▸ **WRITTEN REQUEST 1**
Reproduce the passage on legal aid word for word, between "2. The ECHR" and "someone in court.", inclusive.

▸ **SOURCE**

In relation to your Senator Syvret quote he has effectively missed two important points concerning the ECHR view on Article 6.

1. You are only entitled to Legal Aid IF you can not afford it. - He would have to demonstrate that his States Salary is insufficient for him to afford suitable legal advice. That is a matter open to interpretation, but I would certainly hope that a States Member's salary (which is above the island average salary) would be sufficient.
2. The ECHR allows for the fact that if you can not afford such advise the State must appoint someone for you. You do not get a choice of who that is. It simply has to be someone suitable and qualified - something you could only realistically challenge after the trial, or at least whilst it is ongoing, demonstrating to the court how he/she proved to be unsuitable. Saying a qualified advocate is insufficient is rather difficult given by definition they are qualified to represent someone in court.

Essentially it is excepted that if everyone could get paid for legal aid, and at the same time pick their own lawyer (which is basically what the Senator is suggesting he should get) everyone who is ever charged with ANY offence would turn around and say I want the most expensive lawyer going, even if it was for a parking ticket. Legal aid bills would then be astronomical and completely cost prohibitive so there is no practical way of the State providing that.

▸ **SUPPLIED MATERIAL**

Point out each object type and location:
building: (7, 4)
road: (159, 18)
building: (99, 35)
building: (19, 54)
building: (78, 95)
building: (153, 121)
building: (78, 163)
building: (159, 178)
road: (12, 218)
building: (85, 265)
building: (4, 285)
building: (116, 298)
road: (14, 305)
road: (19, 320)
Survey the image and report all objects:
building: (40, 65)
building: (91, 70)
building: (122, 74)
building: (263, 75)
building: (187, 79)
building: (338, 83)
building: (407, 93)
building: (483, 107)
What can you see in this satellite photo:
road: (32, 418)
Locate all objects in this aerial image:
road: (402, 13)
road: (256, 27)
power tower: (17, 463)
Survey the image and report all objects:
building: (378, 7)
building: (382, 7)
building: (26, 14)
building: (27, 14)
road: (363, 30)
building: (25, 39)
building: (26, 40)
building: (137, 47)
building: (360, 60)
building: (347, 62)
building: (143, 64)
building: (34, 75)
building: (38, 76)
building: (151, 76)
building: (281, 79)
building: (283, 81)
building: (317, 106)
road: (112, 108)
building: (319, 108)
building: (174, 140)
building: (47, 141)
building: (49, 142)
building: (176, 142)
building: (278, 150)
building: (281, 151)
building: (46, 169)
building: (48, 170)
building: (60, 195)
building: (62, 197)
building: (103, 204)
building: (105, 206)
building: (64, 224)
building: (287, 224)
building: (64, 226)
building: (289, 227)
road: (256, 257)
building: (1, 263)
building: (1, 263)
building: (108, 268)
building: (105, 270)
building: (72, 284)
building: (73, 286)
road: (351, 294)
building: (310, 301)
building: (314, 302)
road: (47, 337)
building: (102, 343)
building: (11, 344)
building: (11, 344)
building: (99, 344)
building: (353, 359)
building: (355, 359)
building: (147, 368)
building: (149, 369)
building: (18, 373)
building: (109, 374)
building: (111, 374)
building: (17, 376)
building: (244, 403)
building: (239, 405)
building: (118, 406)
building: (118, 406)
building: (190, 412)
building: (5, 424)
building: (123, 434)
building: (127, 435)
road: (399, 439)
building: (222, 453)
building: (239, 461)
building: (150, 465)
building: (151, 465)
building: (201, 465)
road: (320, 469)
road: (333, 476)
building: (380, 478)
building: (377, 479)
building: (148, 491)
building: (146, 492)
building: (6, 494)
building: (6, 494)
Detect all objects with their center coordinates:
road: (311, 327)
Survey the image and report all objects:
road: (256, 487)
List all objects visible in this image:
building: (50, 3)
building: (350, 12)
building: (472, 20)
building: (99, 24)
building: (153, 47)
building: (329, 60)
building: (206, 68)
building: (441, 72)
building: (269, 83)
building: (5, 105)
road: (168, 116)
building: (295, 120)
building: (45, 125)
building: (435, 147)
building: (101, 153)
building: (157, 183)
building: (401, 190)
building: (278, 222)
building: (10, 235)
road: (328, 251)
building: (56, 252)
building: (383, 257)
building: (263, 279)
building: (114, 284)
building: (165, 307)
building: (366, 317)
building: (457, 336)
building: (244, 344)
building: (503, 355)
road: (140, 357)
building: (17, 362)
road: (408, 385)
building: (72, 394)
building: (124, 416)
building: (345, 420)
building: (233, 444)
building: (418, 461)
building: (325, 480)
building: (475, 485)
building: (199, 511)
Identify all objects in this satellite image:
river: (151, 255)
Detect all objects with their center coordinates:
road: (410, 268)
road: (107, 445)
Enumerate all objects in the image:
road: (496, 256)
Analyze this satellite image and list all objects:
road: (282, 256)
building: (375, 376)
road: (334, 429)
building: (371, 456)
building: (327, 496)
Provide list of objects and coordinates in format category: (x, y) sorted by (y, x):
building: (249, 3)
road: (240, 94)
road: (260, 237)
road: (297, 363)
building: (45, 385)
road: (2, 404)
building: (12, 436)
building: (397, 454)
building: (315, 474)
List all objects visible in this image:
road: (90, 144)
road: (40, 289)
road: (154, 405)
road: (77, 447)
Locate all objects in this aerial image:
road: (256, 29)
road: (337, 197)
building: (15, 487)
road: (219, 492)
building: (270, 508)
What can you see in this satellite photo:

▸ **WRITTEN REQUEST 2**
Write out the entries exactly, from their first line through the line holding "power tower: (17, 463)", inclusive.

▸ **EXERCISE ANSWER 1**
2. The ECHR allows for the fact that if you can not afford such advise the State must appoint someone for you. You do not get a choice of who that is. It simply has to be someone suitable and qualified - something you could only realistically challenge after the trial, or at least whilst it is ongoing, demonstrating to the court how he/she proved to be unsuitable. Saying a qualified advocate is insufficient is rather difficult given by definition they are qualified to represent someone in court.

▸ **EXERCISE ANSWER 2**
Point out each object type and location:
building: (7, 4)
road: (159, 18)
building: (99, 35)
building: (19, 54)
building: (78, 95)
building: (153, 121)
building: (78, 163)
building: (159, 178)
road: (12, 218)
building: (85, 265)
building: (4, 285)
building: (116, 298)
road: (14, 305)
road: (19, 320)
Survey the image and report all objects:
building: (40, 65)
building: (91, 70)
building: (122, 74)
building: (263, 75)
building: (187, 79)
building: (338, 83)
building: (407, 93)
building: (483, 107)
What can you see in this satellite photo:
road: (32, 418)
Locate all objects in this aerial image:
road: (402, 13)
road: (256, 27)
power tower: (17, 463)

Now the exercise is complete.